--- Exercise brief ---
Please copy the rows below verbatim, from the line holding "collector number: 8" through the end of the rows, both included.

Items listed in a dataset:

■ ■ ■ ■ ■

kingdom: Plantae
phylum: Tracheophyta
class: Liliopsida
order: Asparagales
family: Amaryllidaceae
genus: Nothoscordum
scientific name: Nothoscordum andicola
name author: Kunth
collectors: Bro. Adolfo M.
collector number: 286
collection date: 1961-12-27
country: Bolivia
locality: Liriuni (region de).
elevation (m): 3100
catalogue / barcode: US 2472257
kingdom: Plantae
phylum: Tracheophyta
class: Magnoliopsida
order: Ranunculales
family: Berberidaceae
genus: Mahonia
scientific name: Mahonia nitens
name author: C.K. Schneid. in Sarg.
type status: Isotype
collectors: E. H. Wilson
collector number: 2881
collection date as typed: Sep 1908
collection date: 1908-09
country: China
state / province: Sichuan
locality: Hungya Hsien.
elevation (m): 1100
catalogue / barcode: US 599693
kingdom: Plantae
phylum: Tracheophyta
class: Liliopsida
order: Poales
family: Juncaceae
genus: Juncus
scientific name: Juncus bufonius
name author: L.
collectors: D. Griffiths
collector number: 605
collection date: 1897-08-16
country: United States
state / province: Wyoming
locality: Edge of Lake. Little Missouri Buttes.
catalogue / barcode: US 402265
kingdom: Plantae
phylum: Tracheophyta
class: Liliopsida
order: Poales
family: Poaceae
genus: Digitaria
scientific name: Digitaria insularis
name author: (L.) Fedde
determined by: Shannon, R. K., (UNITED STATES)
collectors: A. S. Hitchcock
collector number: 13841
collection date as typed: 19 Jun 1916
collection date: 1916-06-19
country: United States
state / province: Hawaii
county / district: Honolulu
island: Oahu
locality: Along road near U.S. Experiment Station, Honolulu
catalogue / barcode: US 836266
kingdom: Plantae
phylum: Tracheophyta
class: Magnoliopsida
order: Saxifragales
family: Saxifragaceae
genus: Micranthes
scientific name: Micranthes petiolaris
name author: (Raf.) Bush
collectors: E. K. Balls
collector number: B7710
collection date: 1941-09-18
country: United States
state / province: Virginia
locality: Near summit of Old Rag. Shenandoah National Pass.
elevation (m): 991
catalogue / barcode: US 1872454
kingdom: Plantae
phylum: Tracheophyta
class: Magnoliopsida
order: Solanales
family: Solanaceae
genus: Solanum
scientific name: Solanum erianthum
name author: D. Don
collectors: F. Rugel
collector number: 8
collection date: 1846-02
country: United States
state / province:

■ ■ ■ ■ ■

--- Answer to this task ---
collector number: 8
collection date: 1846-02
country: United States
state / province:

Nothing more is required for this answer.